Die Angelegenheit lässt sich noch etwas vertiefen. Der Midrasch beschreibt G“ttes Liebe zu diesen Spiegeln mit sehr bemerkenswerten Sätzen: „ Mittels dieser Spiegel erfüllten die Frauen ihre Aufgabe in Ägypten. Als ihre Männer, von der schweren Arbeit erschöpft, nach Hause kamen, gaben sie ihnen zu essen. Anschließend nahmen die Frauen die Spiegel und schauten, zusammen mit ihren Männern, sich selber an. Die Frauen verführten dann ihre Männer mit den Worten: „Ich bin schöner als Du“. So wurde das Jüdische Volk zahlreicher“.

Und doch gibt es noch eine tiefer gehende Erklärungsmöglichkeit. Das hebräische Wort für Spiegel „mar’a“ hat die gleichen Buchstaben wie „mar’e“, äußerlich. Wir verstehen, dass wir mehr sind, als das, was wir widergespiegelt bekommen. Der Spiegel kann immerhin nichts von unseren Empfindungen, Gedanken, Erinnerungen, Träumen oder Bestrebungen verraten.
Jedes Mal, wenn ein Kohen (Priester) seine Hände waschen würde und dabei in den Spiegel schauen, könnte er dabei inspiriert werden, nicht nur sein Aussehen zu betrachten, sondern auch sein Inneres zu prüfen. Auch diejenigen, die zum Kohen in das Bejt Hamikdasch (dem Tempel) zwecks Erlangung von Vergebung kamen, sollten auf die gleiche Art und Weise eingeschätzt werden.

Wer kam am häufigsten in den Tempel? Menschen, die auf der Suche nach Vergebung durch den Allmächtigen waren, indem sie hierzu ein Schuld- oder Sühneopfer/Spende erbrachten. Wie schnell würde ein Kohen die Person hinter dem Sühneopfer nicht verurteilen?! Wie einfach ist es, nicht zu vergessen, dass derjenige, der eine Sünde begeht, nicht zwangsläufig ein Sünder ist oder sein muss?

EINE der wichtigsten Lehren der Spiegel ist, dass Menschen nicht nur das sind, was sie äußerlich zeigen. Genau so, wie ein Kohen begreift, dass das Gesicht im Spiegel nicht seine ganze Persönlichkeit ist, so konnte er seine Pilger auch nicht einschätzen, indem er sie als lauter Sünder betrachtete.

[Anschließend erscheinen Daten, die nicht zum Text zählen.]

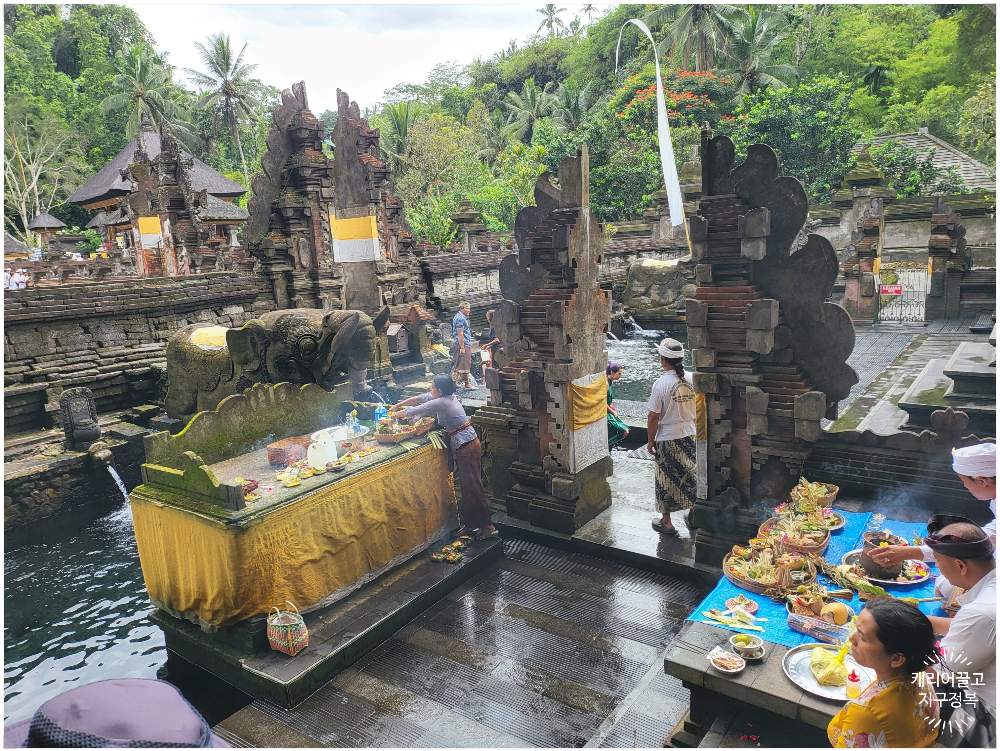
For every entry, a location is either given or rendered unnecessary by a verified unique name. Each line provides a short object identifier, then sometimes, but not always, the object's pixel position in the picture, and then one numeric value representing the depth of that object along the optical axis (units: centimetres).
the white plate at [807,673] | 344
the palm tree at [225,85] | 4234
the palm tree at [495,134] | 4072
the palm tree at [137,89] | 3822
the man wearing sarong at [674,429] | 647
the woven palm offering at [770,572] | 443
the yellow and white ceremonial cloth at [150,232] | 1761
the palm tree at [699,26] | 3072
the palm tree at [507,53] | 5306
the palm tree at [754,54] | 2992
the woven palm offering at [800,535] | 468
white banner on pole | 739
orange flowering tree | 2672
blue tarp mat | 404
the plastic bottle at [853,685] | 336
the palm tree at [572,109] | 3297
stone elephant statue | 755
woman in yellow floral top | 254
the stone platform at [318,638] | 499
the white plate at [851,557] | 459
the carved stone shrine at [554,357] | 674
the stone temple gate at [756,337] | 542
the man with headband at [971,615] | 271
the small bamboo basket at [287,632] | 514
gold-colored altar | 521
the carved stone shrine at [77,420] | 1007
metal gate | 1669
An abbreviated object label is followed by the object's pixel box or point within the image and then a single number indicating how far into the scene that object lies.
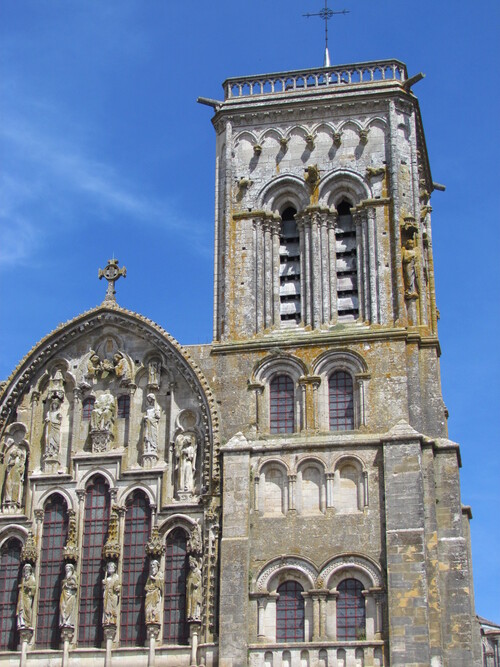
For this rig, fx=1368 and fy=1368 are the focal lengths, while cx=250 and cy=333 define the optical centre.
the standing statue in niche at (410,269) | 35.44
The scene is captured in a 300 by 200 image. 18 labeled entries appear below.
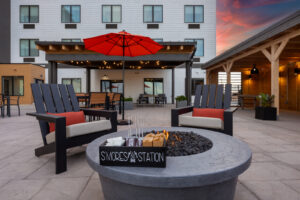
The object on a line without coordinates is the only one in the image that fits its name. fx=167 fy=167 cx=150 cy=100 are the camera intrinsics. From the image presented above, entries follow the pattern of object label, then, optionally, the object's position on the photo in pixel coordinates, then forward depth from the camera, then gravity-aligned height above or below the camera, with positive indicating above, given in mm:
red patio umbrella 4148 +1442
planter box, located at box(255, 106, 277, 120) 5730 -535
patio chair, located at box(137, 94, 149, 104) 13117 -172
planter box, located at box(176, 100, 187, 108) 9109 -330
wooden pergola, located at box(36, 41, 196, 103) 7926 +2145
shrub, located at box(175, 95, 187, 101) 9296 -54
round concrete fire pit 924 -462
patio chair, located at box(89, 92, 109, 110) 5097 -44
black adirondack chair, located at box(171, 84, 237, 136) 3347 +3
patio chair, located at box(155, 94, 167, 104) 12953 -161
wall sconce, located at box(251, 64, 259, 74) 9515 +1544
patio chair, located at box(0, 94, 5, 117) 6120 -220
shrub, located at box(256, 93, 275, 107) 5857 -89
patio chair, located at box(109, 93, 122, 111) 6827 -106
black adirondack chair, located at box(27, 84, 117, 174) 1927 -256
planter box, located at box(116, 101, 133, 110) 9020 -452
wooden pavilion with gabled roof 5018 +1873
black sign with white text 1038 -374
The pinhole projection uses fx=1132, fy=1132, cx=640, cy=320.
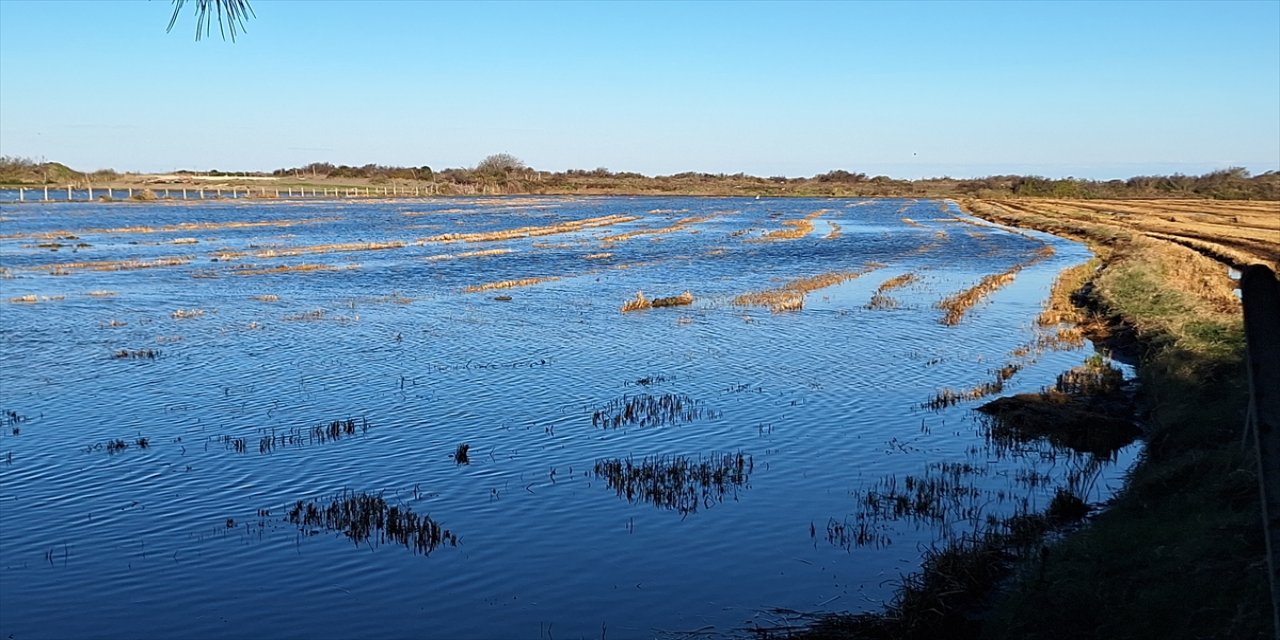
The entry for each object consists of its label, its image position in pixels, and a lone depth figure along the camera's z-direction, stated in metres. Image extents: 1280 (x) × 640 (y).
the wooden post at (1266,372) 3.31
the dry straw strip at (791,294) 31.38
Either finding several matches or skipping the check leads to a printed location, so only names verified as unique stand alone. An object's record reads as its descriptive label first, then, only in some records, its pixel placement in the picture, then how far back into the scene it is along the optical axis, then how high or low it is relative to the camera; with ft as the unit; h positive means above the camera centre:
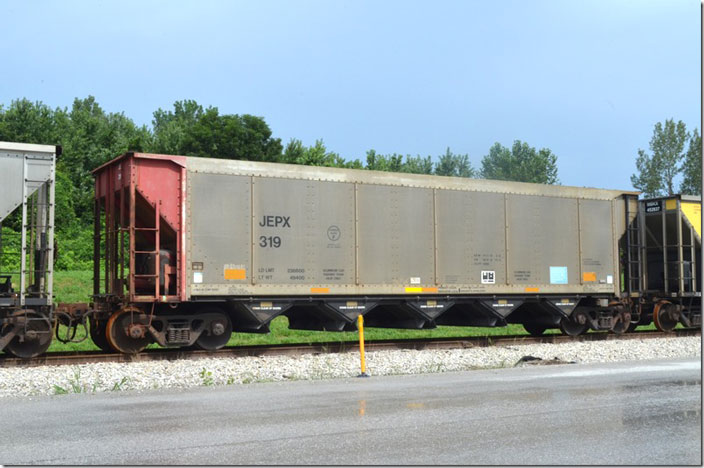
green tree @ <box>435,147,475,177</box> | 306.35 +38.94
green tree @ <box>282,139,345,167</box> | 174.91 +24.99
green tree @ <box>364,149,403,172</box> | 219.00 +29.01
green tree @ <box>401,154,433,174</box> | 259.95 +34.50
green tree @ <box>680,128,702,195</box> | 251.39 +30.18
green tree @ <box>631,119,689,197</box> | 260.42 +34.45
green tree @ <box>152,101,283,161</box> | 164.96 +26.63
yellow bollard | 40.15 -4.21
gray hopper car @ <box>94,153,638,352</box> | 50.34 +1.13
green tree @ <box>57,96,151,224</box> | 143.33 +24.20
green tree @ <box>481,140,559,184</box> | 265.34 +33.53
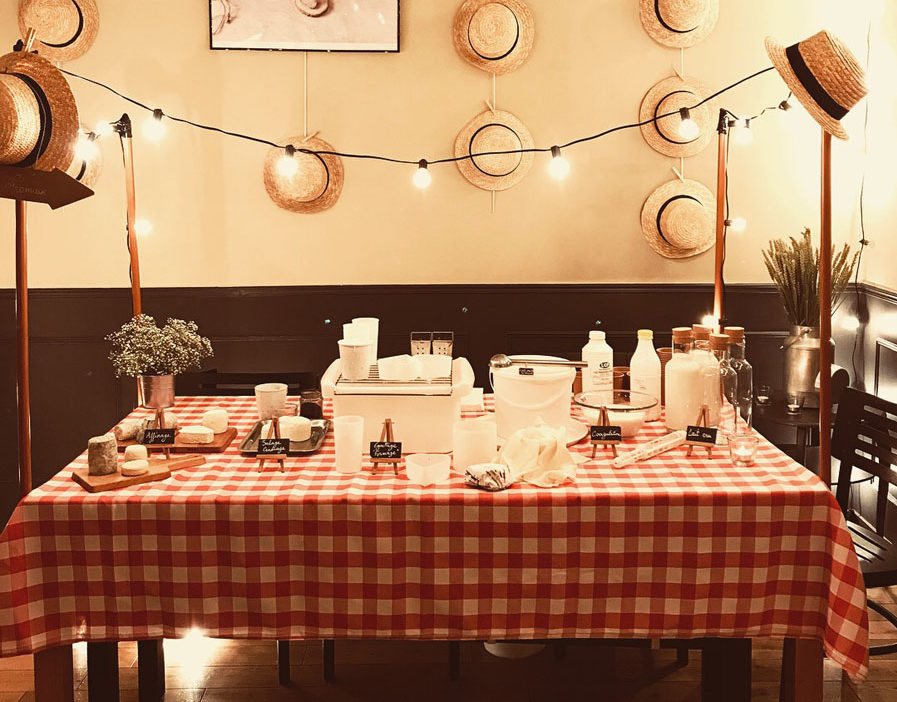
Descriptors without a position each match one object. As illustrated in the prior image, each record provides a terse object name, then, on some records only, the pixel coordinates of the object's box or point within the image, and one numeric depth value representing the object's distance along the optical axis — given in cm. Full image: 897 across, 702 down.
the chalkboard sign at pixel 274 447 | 214
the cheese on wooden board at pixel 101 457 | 202
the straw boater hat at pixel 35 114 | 210
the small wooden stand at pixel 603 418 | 231
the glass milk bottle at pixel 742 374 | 243
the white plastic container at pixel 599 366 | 250
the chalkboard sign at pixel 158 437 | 225
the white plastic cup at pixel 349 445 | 207
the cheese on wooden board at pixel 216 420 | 238
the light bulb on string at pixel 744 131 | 326
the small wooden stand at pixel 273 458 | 212
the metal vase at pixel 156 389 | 243
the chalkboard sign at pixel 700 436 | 218
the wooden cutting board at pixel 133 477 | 196
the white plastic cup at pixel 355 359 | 222
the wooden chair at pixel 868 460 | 238
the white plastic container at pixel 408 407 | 218
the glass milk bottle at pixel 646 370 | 255
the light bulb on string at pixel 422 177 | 352
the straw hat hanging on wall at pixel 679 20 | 393
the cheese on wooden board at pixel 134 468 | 202
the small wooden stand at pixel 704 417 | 231
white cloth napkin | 199
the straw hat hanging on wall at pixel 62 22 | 390
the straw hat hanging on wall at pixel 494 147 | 402
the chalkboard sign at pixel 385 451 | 208
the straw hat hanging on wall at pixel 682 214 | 403
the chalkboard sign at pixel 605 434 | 222
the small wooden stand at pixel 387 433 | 218
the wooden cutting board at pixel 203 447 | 227
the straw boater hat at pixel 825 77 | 206
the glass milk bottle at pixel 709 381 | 234
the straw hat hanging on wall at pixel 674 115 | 399
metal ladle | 238
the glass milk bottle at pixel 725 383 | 232
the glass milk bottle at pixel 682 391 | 234
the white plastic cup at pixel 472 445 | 208
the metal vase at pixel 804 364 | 347
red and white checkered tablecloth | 191
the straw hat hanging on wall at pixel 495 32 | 394
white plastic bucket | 226
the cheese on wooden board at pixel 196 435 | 227
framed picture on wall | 397
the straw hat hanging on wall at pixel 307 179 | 404
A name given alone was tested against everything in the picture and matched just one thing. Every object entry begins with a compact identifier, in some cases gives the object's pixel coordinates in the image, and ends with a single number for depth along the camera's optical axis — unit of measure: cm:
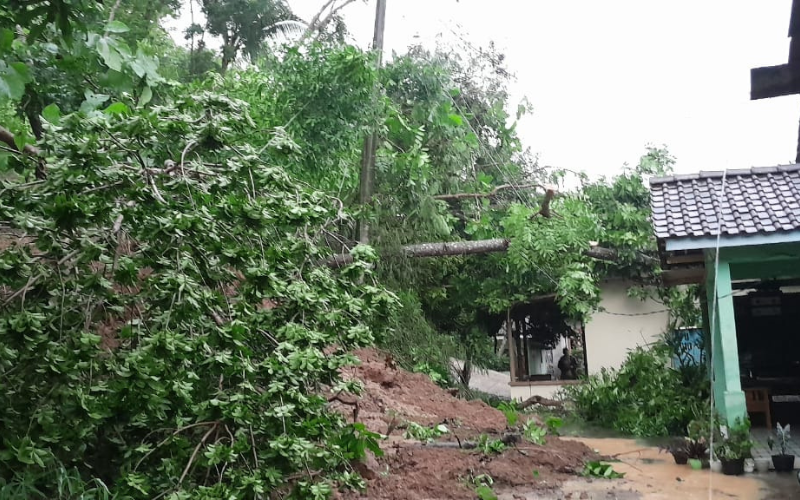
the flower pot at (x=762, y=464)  645
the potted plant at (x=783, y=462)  630
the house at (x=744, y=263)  712
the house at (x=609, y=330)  1262
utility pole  1095
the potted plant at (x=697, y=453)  668
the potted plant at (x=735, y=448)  635
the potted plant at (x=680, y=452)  685
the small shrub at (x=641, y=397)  944
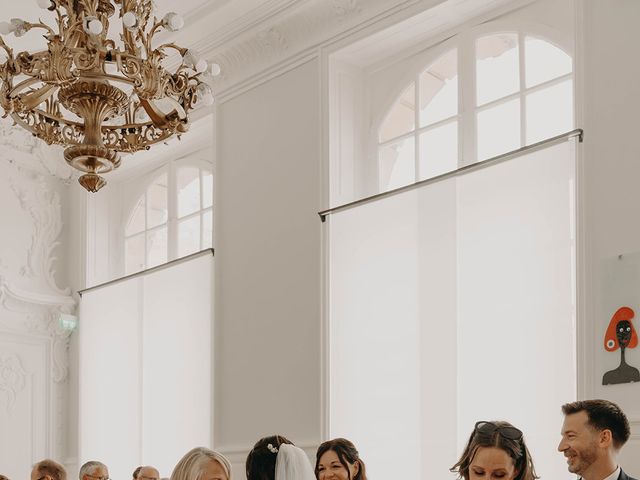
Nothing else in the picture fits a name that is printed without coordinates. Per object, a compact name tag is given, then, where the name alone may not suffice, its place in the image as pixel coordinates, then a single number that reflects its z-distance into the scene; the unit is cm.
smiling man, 477
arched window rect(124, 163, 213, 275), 1050
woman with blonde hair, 377
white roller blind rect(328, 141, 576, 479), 655
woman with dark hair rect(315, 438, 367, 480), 586
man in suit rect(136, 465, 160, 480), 856
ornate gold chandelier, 524
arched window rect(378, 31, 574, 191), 716
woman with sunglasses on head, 338
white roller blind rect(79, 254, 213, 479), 973
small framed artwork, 592
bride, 468
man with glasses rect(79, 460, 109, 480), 823
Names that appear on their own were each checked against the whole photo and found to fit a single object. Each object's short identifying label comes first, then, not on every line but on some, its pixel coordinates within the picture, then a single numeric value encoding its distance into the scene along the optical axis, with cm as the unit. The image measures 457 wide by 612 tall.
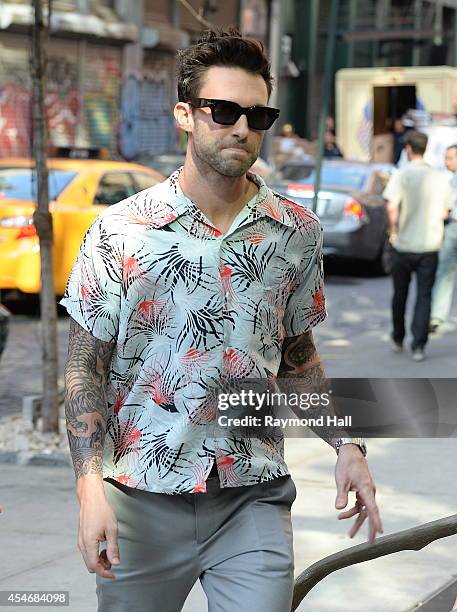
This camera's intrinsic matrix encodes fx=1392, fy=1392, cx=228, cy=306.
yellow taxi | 1330
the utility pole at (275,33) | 3794
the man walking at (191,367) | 299
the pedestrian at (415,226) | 1142
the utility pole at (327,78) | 1330
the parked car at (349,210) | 1750
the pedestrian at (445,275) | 1283
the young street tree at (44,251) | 793
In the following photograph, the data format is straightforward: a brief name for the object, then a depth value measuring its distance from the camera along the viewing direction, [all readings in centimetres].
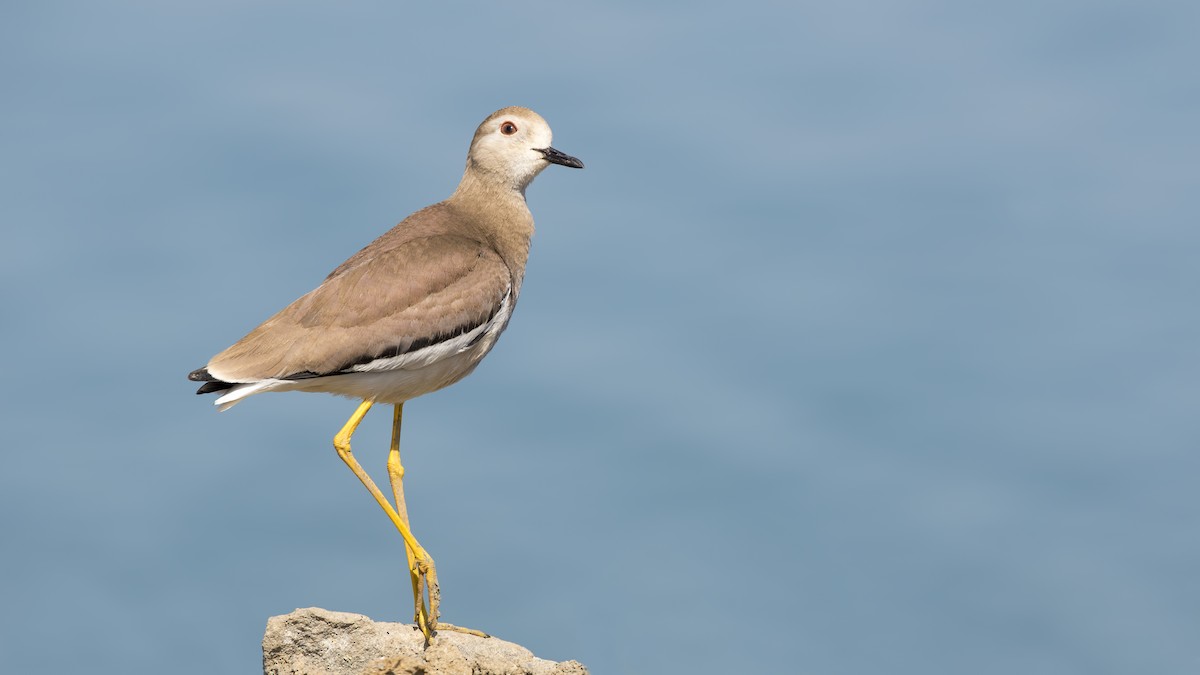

Ist das vielleicht die tiefer gehende Botschaft hinter den Spenden der Frauen? Ihre Standfestigkeit und ihre Mesirut Nefesch (Aufopferungsbereitschaft) wurden durch einen tiefgehenden Glauben in die Zukunft des Jüdischen Volkes genährt.
Wenn der Prophet beschreibt, wie der Maschiach die Menschen einschätzen und sie betrachten wird, betont er dass „Er nicht nach der Wahrnehmung durch seine Augen urteilen wird“ (Jesaja 11:3).